In der katholischen Kathedrale von Bangui eröffnete er feierlich mit dem Bibelspruch „Öffnet die Pforten der Gerechtigkeit“ das „Jahr der Barmherzigkeit“ – ein von ihm verkündetes außerordentliches Heiliges Jahr der katholischen Weltkirche von November 2015 bis November 2016.
Afrikas wichtigster Beitrag zum „Jahr der Barmherzigkeit“ soll nun in Ruanda stattfinden: Ein gesamtafrikanischer „Kongress über die Barmherzigkeit Gottes“ im September in der Hauptstadt Kigali. Es könnte eine Gelegenheit sein, sich der Vergangenheit zu stellen, über den Völkermord hinaus.
Katholisches Ruanda
Ruanda war lange Zeit das katholischste Land Afrikas. Ruandas König weihte sein Land 1946 während der belgischen Kolonialherrschaft Jesu Christi, als einziges Land der Welt außer dem Vatikan. Die Kirche war damals der einzige Weg zu höherer Bildung für Ruander. Katholische Seminaristen führten Ruanda 1962 in die Unabhängigkeit als Republik der Hutu, die ihre Tutsi-Minderheit als Schergen des vorkolonialen Königshofs diffamierte und als feudale Eindringlinge verjagte und tötete – bis 1994, als das Problem der Anwesenheit von Tutsi in Ruanda durch komplette Ausrottung gelöst werden sollte.
Hutu-Milizionäre ließen sich segnen, bevor sie mit ihren Macheten zum Töten loszogen. Und als Ruandas Völkermordtäter 1994 in den Kongo verjagt wurden, wo sie bis heute unter Waffen stehen, nahmen sie ihren Glauben mit, als ideologischer Kitt ihrer Miliz FDLR (Demokratische Kräfte zur Befreiung Ruandas). Ihr in Deutschland lebender Präsident Ignace Murwanashyaka ist ein tiefgläubiger Katholik. Bevor ein Gericht in Stuttgart ihn 2015 als Rädelsführer einer terroristischen Vereinigung verurteilte, rezitierte er in seinem Schlusswort Psalmen.
Eine seltsame Parabel
In Ruanda hat die katholische Kirche seit dem Sturz des Hutu-Regimes 1994 ihren Einfluss verloren. Der Vatikan scheint sich nicht bewusst zu sein, dass er daran nur selbst etwas ändern kann. Sonst würden die Päpste seit 1994 keinen Bogen um Ruanda machen und katholische Gemeinden weltweit würden wegen Teilnahme am Völkermord gesuchte Priester nicht schützen.

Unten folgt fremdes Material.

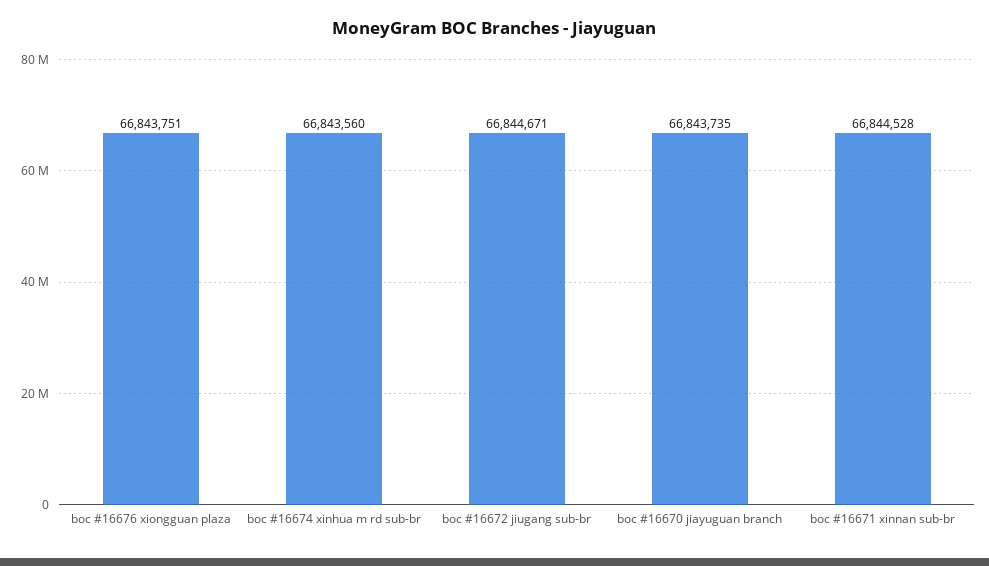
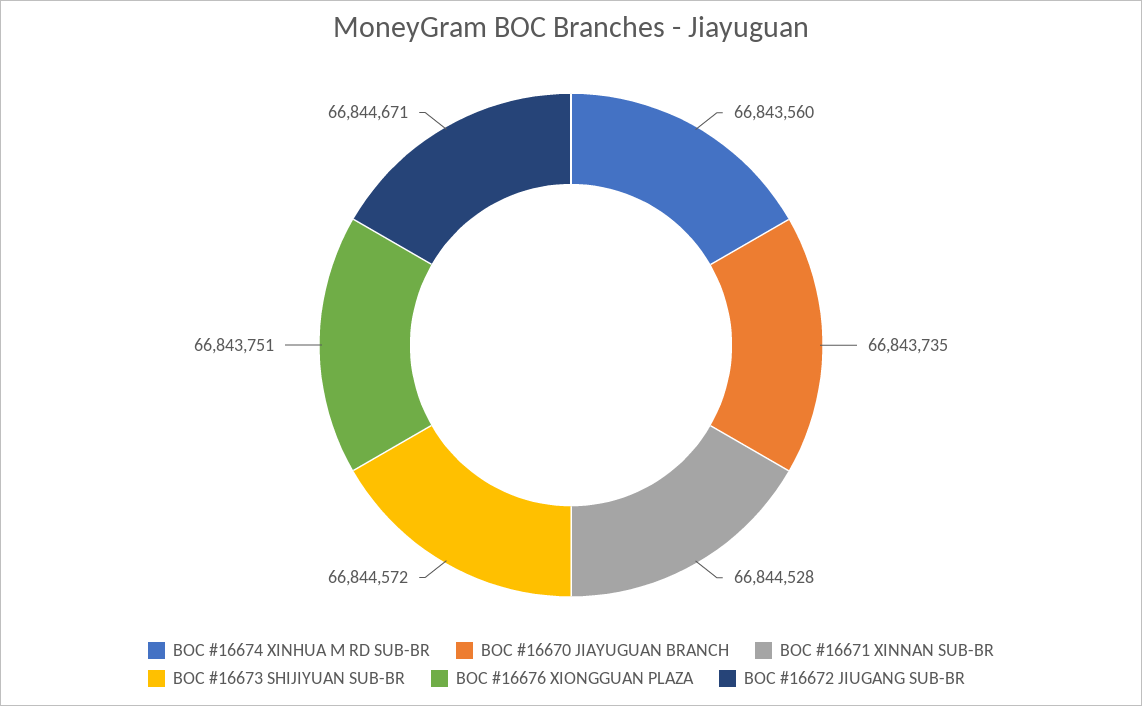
BOC #16673 SHIJIYUAN SUB-BR: none -> 66844572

Bringt das „Jahr der Barmherzigkeit“ einen Neuanfang? Es sieht nicht danach aus. Die Initiatoren des Kongresses in Kigali werben für ihr Vorhaben mit einer Parabel: Eine Frau beschuldigt einen Mann fälschlich, am Völkermord teilgenommen zu haben. Er wandert ins Gefängnis. Sie hat Gewissensbisse, beichtet ihrem Priester, findet den Häftling nach seiner Freilassung, und er vergibt ihr. „Sie sind jetzt Freunde“, schließt die Geschichte. Der als Täter Verurteilte verzeiht dem Opfer, das ihn zu Unrecht ins Gefängnis gebracht hat – gelebte Barmherzigkeit.

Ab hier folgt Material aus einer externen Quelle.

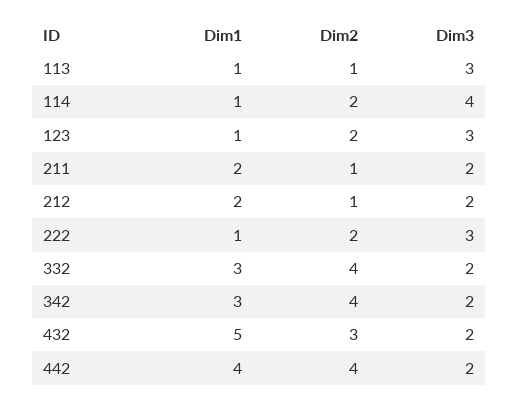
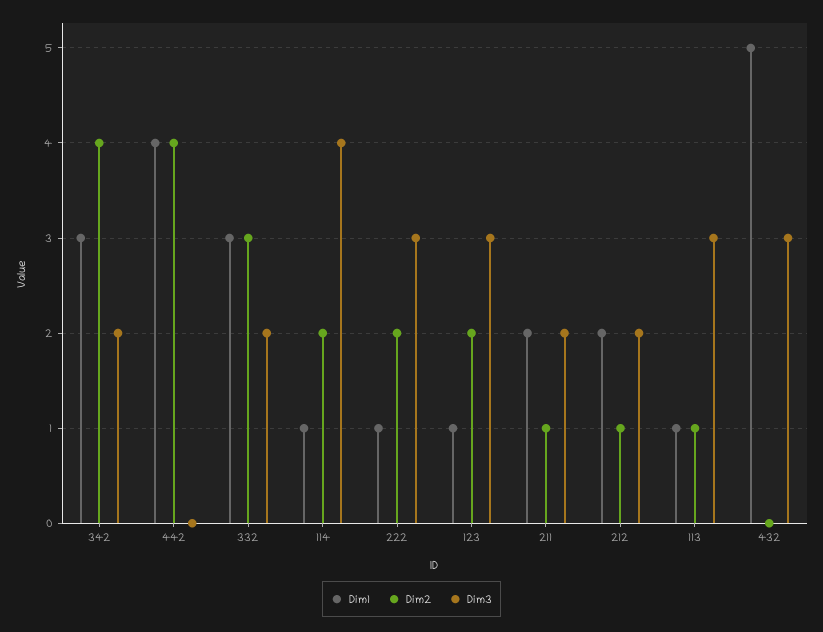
Dim2, 332: 4 -> 3
Dim2, 432: 3 -> 0
Dim3, 432: 2 -> 3
Dim3, 442: 2 -> 0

Verallgemeinert heißt das: Die zu vergebende Tat in Ruanda ist nicht der Völkermord, sondern die Völkermordanklage. Ist das wirklich die Botschaft der Katholiken Ruandas? Wenn der Papst für Afrika eine andere Botschaft hat, muss er es sagen. In Auschwitz mag Schweigen angemessen sein. In Ruanda nicht.